From the Exeter Flying Post
30 May 1893
FIRE NEAR DAWLISH
THE FIRE BRIGADE REFUSE TO TURN OUT
A fire broke out at Ashcombe about 3 miles from Dawlish last night by which 5 cottages were burnt to the ground. The outbreak was first discovered about 9.0pm but its origin is unknown. The owner of the property is Sir R. Newman and was inhabited by Mrs. Bowden and Messrs Frogwell, Small and Ball, the remaining cottage being unoccupied. Most of the furniture was saved but one or two beds and other effects were lost and the occupiers will be great losers by the conflagration.
Immediately on discovery of the outbreak, which occurred in the middle cottage, the neighbours made every possible assistance in endeavouring to check the spread of the flames, and in so doing, a man named Frogwell fell off the roof and injured his arm and leg.
When they saw that their efforts were of no use, a man rode into Dawlish and gave the alarm, but for some reason or other, only one man of the Fire Brigade (named Hill) responded to the call.

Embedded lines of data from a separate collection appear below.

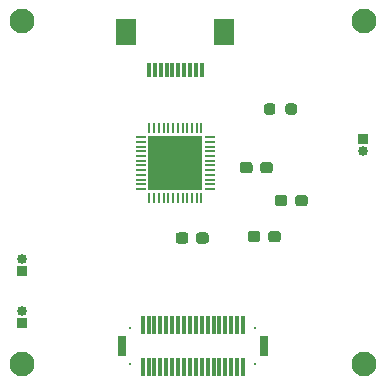
<source format=gts>
%TF.GenerationSoftware,KiCad,Pcbnew,(5.1.10)-1*%
%TF.CreationDate,2021-12-14T18:37:17+01:00*%
%TF.ProjectId,shield_v1,73686965-6c64-45f7-9631-2e6b69636164,rev?*%
%TF.SameCoordinates,Original*%
%TF.FileFunction,Soldermask,Top*%
%TF.FilePolarity,Negative*%
%FSLAX46Y46*%
G04 Gerber Fmt 4.6, Leading zero omitted, Abs format (unit mm)*
G04 Created by KiCad (PCBNEW (5.1.10)-1) date 2021-12-14 18:37:17*
%MOMM*%
%LPD*%
G01*
G04 APERTURE LIST*
%ADD10C,2.100000*%
%ADD11R,1.803400X2.209800*%
%ADD12R,0.304800X1.295400*%
%ADD13R,0.800000X1.800000*%
%ADD14C,0.300000*%
%ADD15R,0.300000X1.600000*%
%ADD16O,0.850000X0.850000*%
%ADD17R,0.850000X0.850000*%
%ADD18R,0.230000X0.810000*%
%ADD19R,0.810000X0.230000*%
%ADD20R,4.600000X4.600000*%
G04 APERTURE END LIST*
D10*
%TO.C,REF\u002A\u002A*%
X52000000Y-81000000D03*
%TD*%
%TO.C,REF\u002A\u002A*%
X81000000Y-81000000D03*
%TD*%
%TO.C,REF\u002A\u002A*%
X81000000Y-52000000D03*
%TD*%
%TO.C,REF\u002A\u002A*%
X52000000Y-52000000D03*
%TD*%
D11*
%TO.C,J6*%
X60874000Y-52884000D03*
X69174000Y-52884000D03*
D12*
X62774000Y-56134000D03*
X63274000Y-56134000D03*
X63774000Y-56134000D03*
X64274000Y-56134000D03*
X64774000Y-56134000D03*
X65274000Y-56134000D03*
X65774000Y-56134000D03*
X66274000Y-56134000D03*
X66774000Y-56134000D03*
X67274000Y-56134000D03*
%TD*%
D13*
%TO.C,J5*%
X72500000Y-79500000D03*
X60500000Y-79500000D03*
D14*
X71800000Y-78000000D03*
X61200000Y-78000000D03*
D15*
X70750000Y-77700000D03*
X70750000Y-81300000D03*
X70250000Y-77700000D03*
X70250000Y-81300000D03*
X69750000Y-77700000D03*
X69750000Y-81300000D03*
X69250000Y-77700000D03*
X69250000Y-81300000D03*
X68750000Y-77700000D03*
X68750000Y-81300000D03*
X68250000Y-77700000D03*
X68250000Y-81300000D03*
X67750000Y-77700000D03*
X67750000Y-81300000D03*
X67250000Y-77700000D03*
X67250000Y-81300000D03*
X66750000Y-77700000D03*
X66750000Y-81300000D03*
X66250000Y-77700000D03*
X66250000Y-81300000D03*
X65750000Y-77700000D03*
X65750000Y-81300000D03*
X65250000Y-77700000D03*
X65250000Y-81300000D03*
X64750000Y-77700000D03*
X64750000Y-81300000D03*
X64250000Y-77700000D03*
X64250000Y-81300000D03*
X63750000Y-77700000D03*
X63750000Y-81300000D03*
X63250000Y-77700000D03*
X63250000Y-81300000D03*
X62750000Y-77700000D03*
X62750000Y-81300000D03*
X62250000Y-77700000D03*
X62250000Y-81300000D03*
%TD*%
D14*
%TO.C,J4*%
X71789520Y-81001140D03*
X61189520Y-81001140D03*
%TD*%
D16*
%TO.C,J3*%
X52000000Y-72152000D03*
D17*
X52000000Y-73152000D03*
%TD*%
D16*
%TO.C,J2*%
X52000000Y-76571600D03*
D17*
X52000000Y-77571600D03*
%TD*%
D16*
%TO.C,J1*%
X80899000Y-62976000D03*
D17*
X80899000Y-61976000D03*
%TD*%
%TO.C,R1*%
G36*
G01*
X73489000Y-59198500D02*
X73489000Y-59673500D01*
G75*
G02*
X73251500Y-59911000I-237500J0D01*
G01*
X72751500Y-59911000D01*
G75*
G02*
X72514000Y-59673500I0J237500D01*
G01*
X72514000Y-59198500D01*
G75*
G02*
X72751500Y-58961000I237500J0D01*
G01*
X73251500Y-58961000D01*
G75*
G02*
X73489000Y-59198500I0J-237500D01*
G01*
G37*
G36*
G01*
X75314000Y-59198500D02*
X75314000Y-59673500D01*
G75*
G02*
X75076500Y-59911000I-237500J0D01*
G01*
X74576500Y-59911000D01*
G75*
G02*
X74339000Y-59673500I0J237500D01*
G01*
X74339000Y-59198500D01*
G75*
G02*
X74576500Y-58961000I237500J0D01*
G01*
X75076500Y-58961000D01*
G75*
G02*
X75314000Y-59198500I0J-237500D01*
G01*
G37*
%TD*%
%TO.C,C4*%
G36*
G01*
X66122500Y-70120500D02*
X66122500Y-70595500D01*
G75*
G02*
X65885000Y-70833000I-237500J0D01*
G01*
X65285000Y-70833000D01*
G75*
G02*
X65047500Y-70595500I0J237500D01*
G01*
X65047500Y-70120500D01*
G75*
G02*
X65285000Y-69883000I237500J0D01*
G01*
X65885000Y-69883000D01*
G75*
G02*
X66122500Y-70120500I0J-237500D01*
G01*
G37*
G36*
G01*
X67847500Y-70120500D02*
X67847500Y-70595500D01*
G75*
G02*
X67610000Y-70833000I-237500J0D01*
G01*
X67010000Y-70833000D01*
G75*
G02*
X66772500Y-70595500I0J237500D01*
G01*
X66772500Y-70120500D01*
G75*
G02*
X67010000Y-69883000I237500J0D01*
G01*
X67610000Y-69883000D01*
G75*
G02*
X67847500Y-70120500I0J-237500D01*
G01*
G37*
%TD*%
%TO.C,C3*%
G36*
G01*
X72868500Y-70468500D02*
X72868500Y-69993500D01*
G75*
G02*
X73106000Y-69756000I237500J0D01*
G01*
X73706000Y-69756000D01*
G75*
G02*
X73943500Y-69993500I0J-237500D01*
G01*
X73943500Y-70468500D01*
G75*
G02*
X73706000Y-70706000I-237500J0D01*
G01*
X73106000Y-70706000D01*
G75*
G02*
X72868500Y-70468500I0J237500D01*
G01*
G37*
G36*
G01*
X71143500Y-70468500D02*
X71143500Y-69993500D01*
G75*
G02*
X71381000Y-69756000I237500J0D01*
G01*
X71981000Y-69756000D01*
G75*
G02*
X72218500Y-69993500I0J-237500D01*
G01*
X72218500Y-70468500D01*
G75*
G02*
X71981000Y-70706000I-237500J0D01*
G01*
X71381000Y-70706000D01*
G75*
G02*
X71143500Y-70468500I0J237500D01*
G01*
G37*
%TD*%
%TO.C,C2*%
G36*
G01*
X71557000Y-64151500D02*
X71557000Y-64626500D01*
G75*
G02*
X71319500Y-64864000I-237500J0D01*
G01*
X70719500Y-64864000D01*
G75*
G02*
X70482000Y-64626500I0J237500D01*
G01*
X70482000Y-64151500D01*
G75*
G02*
X70719500Y-63914000I237500J0D01*
G01*
X71319500Y-63914000D01*
G75*
G02*
X71557000Y-64151500I0J-237500D01*
G01*
G37*
G36*
G01*
X73282000Y-64151500D02*
X73282000Y-64626500D01*
G75*
G02*
X73044500Y-64864000I-237500J0D01*
G01*
X72444500Y-64864000D01*
G75*
G02*
X72207000Y-64626500I0J237500D01*
G01*
X72207000Y-64151500D01*
G75*
G02*
X72444500Y-63914000I237500J0D01*
G01*
X73044500Y-63914000D01*
G75*
G02*
X73282000Y-64151500I0J-237500D01*
G01*
G37*
%TD*%
%TO.C,C1*%
G36*
G01*
X75154500Y-67420500D02*
X75154500Y-66945500D01*
G75*
G02*
X75392000Y-66708000I237500J0D01*
G01*
X75992000Y-66708000D01*
G75*
G02*
X76229500Y-66945500I0J-237500D01*
G01*
X76229500Y-67420500D01*
G75*
G02*
X75992000Y-67658000I-237500J0D01*
G01*
X75392000Y-67658000D01*
G75*
G02*
X75154500Y-67420500I0J237500D01*
G01*
G37*
G36*
G01*
X73429500Y-67420500D02*
X73429500Y-66945500D01*
G75*
G02*
X73667000Y-66708000I237500J0D01*
G01*
X74267000Y-66708000D01*
G75*
G02*
X74504500Y-66945500I0J-237500D01*
G01*
X74504500Y-67420500D01*
G75*
G02*
X74267000Y-67658000I-237500J0D01*
G01*
X73667000Y-67658000D01*
G75*
G02*
X73429500Y-67420500I0J237500D01*
G01*
G37*
%TD*%
D18*
%TO.C,U1*%
X62824000Y-61058000D03*
X63224000Y-61058000D03*
X63624000Y-61058000D03*
X64024000Y-61058000D03*
X64424000Y-61058000D03*
X64824000Y-61058000D03*
X65224000Y-61058000D03*
X65624000Y-61058000D03*
X66024000Y-61058000D03*
X66424000Y-61058000D03*
X66824000Y-61058000D03*
X67224000Y-61058000D03*
D19*
X67974000Y-61808000D03*
X67974000Y-62208000D03*
X67974000Y-62608000D03*
X67974000Y-63008000D03*
X67974000Y-63408000D03*
X67974000Y-63808000D03*
X67974000Y-64208000D03*
X67974000Y-64608000D03*
X67974000Y-65008000D03*
X67974000Y-65408000D03*
X67974000Y-65808000D03*
X67974000Y-66208000D03*
D18*
X67224000Y-66958000D03*
X66824000Y-66958000D03*
X66424000Y-66958000D03*
X66024000Y-66958000D03*
X65624000Y-66958000D03*
X65224000Y-66958000D03*
X64824000Y-66958000D03*
X64424000Y-66958000D03*
X64024000Y-66958000D03*
X63624000Y-66958000D03*
X63224000Y-66958000D03*
X62824000Y-66958000D03*
D19*
X62074000Y-66208000D03*
X62074000Y-65808000D03*
X62074000Y-65408000D03*
X62074000Y-65008000D03*
X62074000Y-64608000D03*
X62074000Y-64208000D03*
X62074000Y-63808000D03*
X62074000Y-63408000D03*
X62074000Y-63008000D03*
X62074000Y-62608000D03*
X62074000Y-62208000D03*
X62074000Y-61808000D03*
D20*
X65024000Y-64008000D03*
%TD*%
M02*

</source>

With great promptitude, Hill was at the Fire station and opened the doors, quite expecting that the other members of the brigade would turn up and go to the scene of the fire with the engine but they, it is stated, refused to stir.
A large crowd soon gathered at the Fire Station and great fun was made of the Fire Brigade's action - or want of action. Four of those who wished to give, if possible, some help, hired a cab and drove to Ashcombe and on arriving there about midnight saw that the cottages were doomed, as the roof had fallen in, and the fire had a complete hold on the ceilings, floors, windows, etc. and soon nothing but bare walls remained.
Had the engine been promptly taken there, it is possible that one or more of the cottages might have been saved as a large stream of water runs along about forty yards from the end of two of cottages. A great deal of time was thrown away in not calling the brigade before, it is true, the fire being discovered at 9.0pm and it being 10.50 before the messenger arrived at Dawlish, Still the brigade might have gone and done their best.
Great indignation was expressed by the cottagers and neighbours that no help from the Fire brigade arrived. PC John Hurved and PC Stone were on the scene soon after the outbreak.